Rebuild time depends mainly on drive capacity and the rebuild rate, which is throttled by ongoing workload. As a rough guide, a large nearline HDD rebuilds at tens of MB/s under load, so a multi-TB drive can take many hours to days. The calculator gives an indicative figure (clearly labelled an estimate).
Why rebuilds are risky
Two things can go wrong during the window. First, an unrecoverable read error (URE) on a surviving drive: in single-parity RAID 5 / RAIDZ1 there's no parity left, so that's data loss (see is RAID 5 dead?). Second, a second drive failure — the rebuild stresses every drive, and a same-batch sibling may fail too. Dual parity (RAID 6 / RAIDZ2) survives both a URE and one extra failure during a single-drive rebuild.

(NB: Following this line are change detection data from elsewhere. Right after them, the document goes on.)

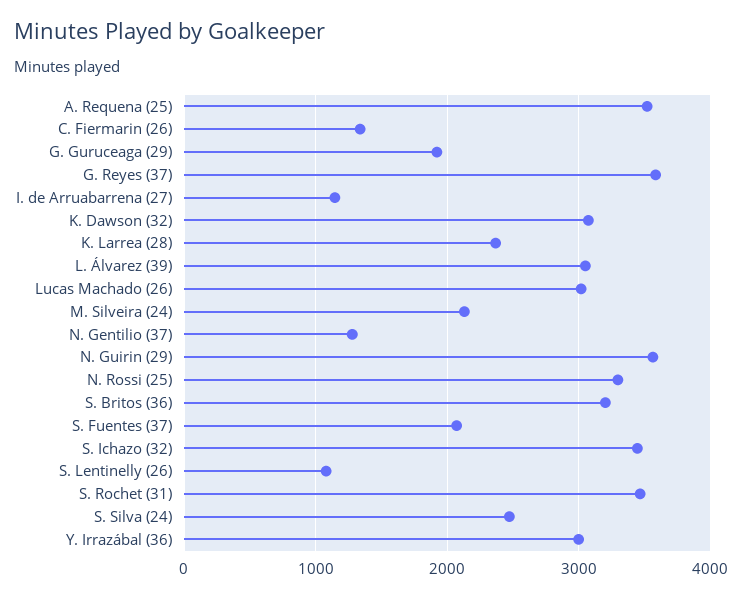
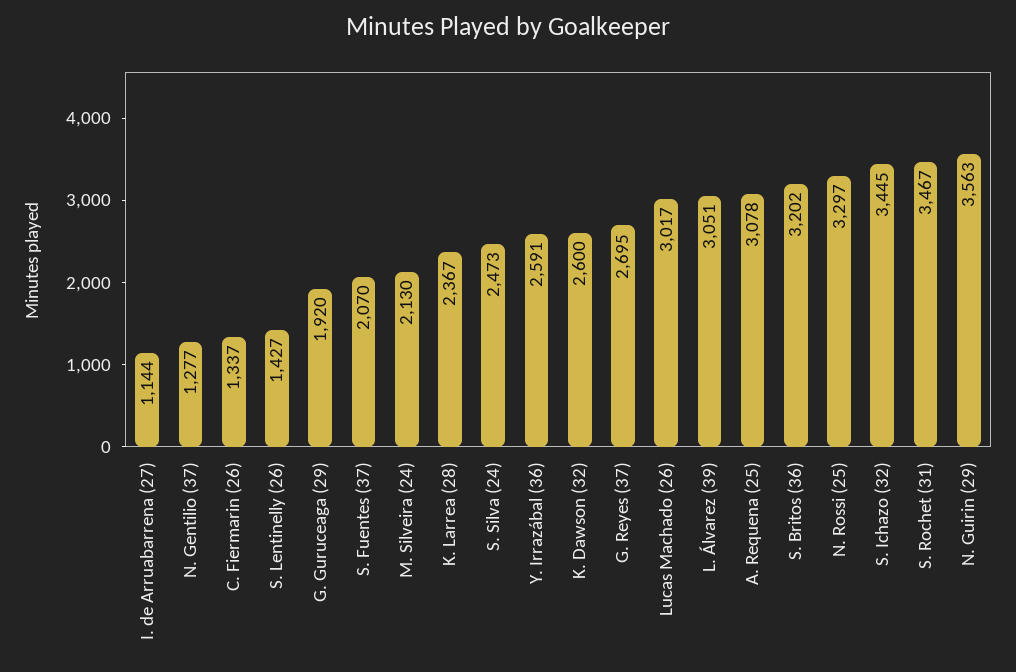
A. Requena (25): 3500 -> 3078
G. Reyes (37): 3600 -> 2695
K. Dawson (32): 3100 -> 2600
S. Lentinelly (26): 1100 -> 1427
Y. Irrazábal (36): 3000 -> 2591

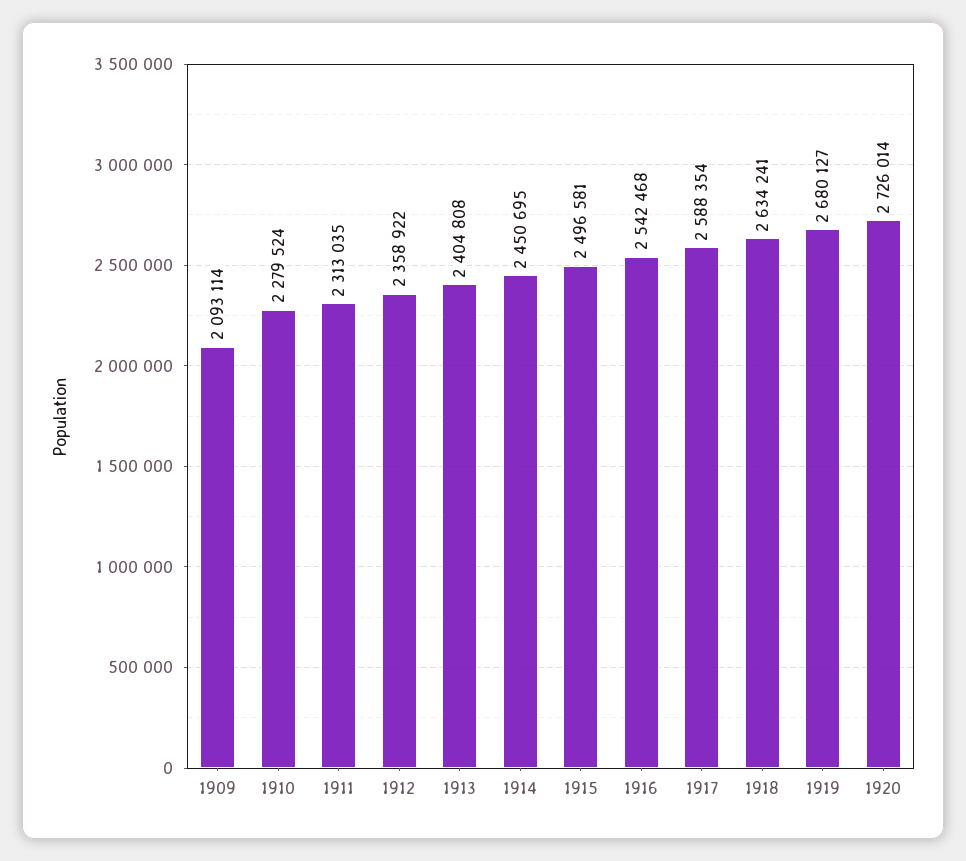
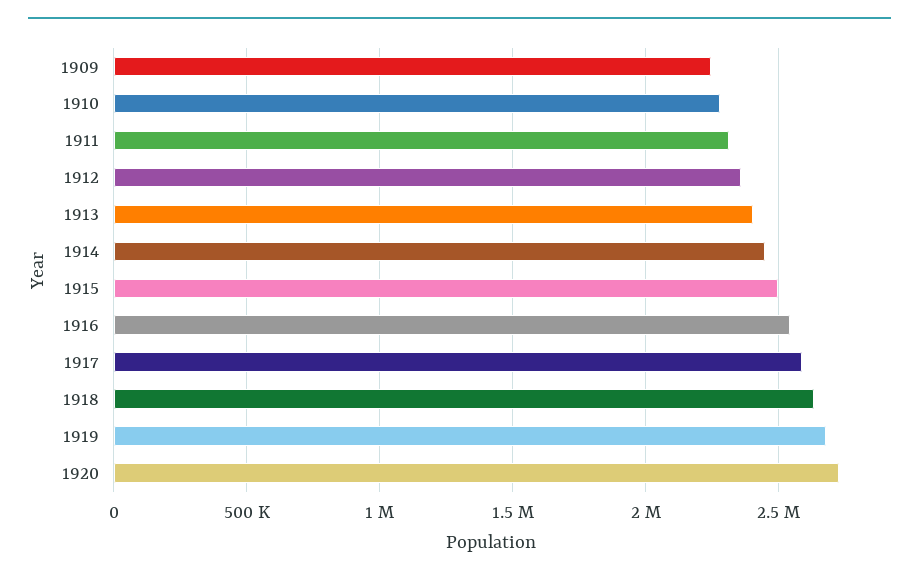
1909: 2093114 -> 2250000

The bigger the drives, the longer the window and the more bits are read, so the higher both risks. This is why dual parity is the default on large-capacity arrays.
Shrinking rebuild time and risk
Distributed RAID (Dell ADAPT, HPE distributed RAID) and ZFS resilver only rebuild the used data and spread the work across many drives, finishing far faster than classic dedicated-parity rebuilds. Nesting (RAID 50/60) splits a big pool into smaller, faster-rebuilding groups. A hot spare removes the wait for a human.
The strongest combination on big drives: dual (or triple) parity + distributed rebuild + a hot spare — fast reconstruction with redundancy still in reserve.